• _To do_:
• 1. Summarize the job requirements in two sentences.
• 2. Copy the job requirements word for word from "You are experienced" to "and guardrail mechanisms.".

(Page excerpt Opens)

You have 10+ years of software engineering experience with a strong track record of delivering and scaling complex, distributed backend systems in large engineering organizations.
You have built large‑scale microservices and event‑driven architectures in cloud environments (AWS or equivalent), ideally including Kubernetes, and you bring strong expertise in databases, caching, and data‑intensive services, including schema design, performance optimization, and reliability.
You are experienced with data pipelines and ML workflows (e.g., Databricks, Spark, Kafka, Airflow or equivalents) and how they connect to online systems, and you have designed system‑wide abstractions, frameworks, or platforms that are used by multiple teams.
You have hands‑on experience building or scaling AI/ML or LLM‑powered systems in production, including integrating models or LLMs into production services, owning or co‑owning data ingestion, feature pipelines, or model‑serving paths, and defining or implementing evaluation and guardrail mechanisms.
You have led cross‑team technical initiatives as an IC, influencing architecture and standards beyond a single team, and you communicate clearly with engineers, product partners, and leadership to drive clarity and alignment in ambiguous problem spaces.

(Page excerpt Closes)
(Dataset Opens)

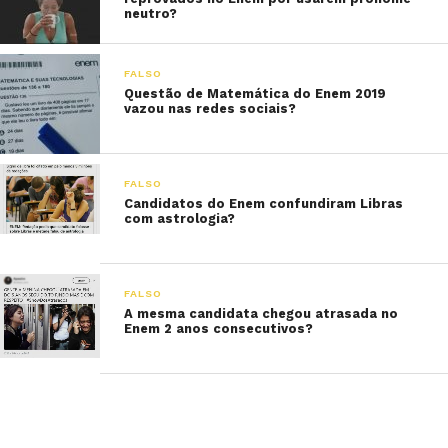
neutro?
FALSO
Questão de Matemática do Enem 2019
vazou nas redes sociais?
FALSO
Candidatos do Enem confundiram Libras
com astrologia?
FALSO
A mesma candidata chegou atrasada no
Enem 2 anos consecutivos?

(Dataset Closes)

• _Results of the exercise_:
• 1. The role calls for 10+ years of software engineering experience building and scaling complex distributed backend systems, including cloud microservices, event-driven architectures, databases, caching, and data pipelines and ML workflows. Candidates should also have hands-on experience putting AI/ML or LLM-powered systems into production and a record of leading cross-team technical initiatives as an IC while communicating clearly with engineers, product partners, and leadership.

• 2.
You are experienced with data pipelines and ML workflows (e.g., Databricks, Spark, Kafka, Airflow or equivalents) and how they connect to online systems, and you have designed system‑wide abstractions, frameworks, or platforms that are used by multiple teams.
You have hands‑on experience building or scaling AI/ML or LLM‑powered systems in production, including integrating models or LLMs into production services, owning or co‑owning data ingestion, feature pipelines, or model‑serving paths, and defining or implementing evaluation and guardrail mechanisms.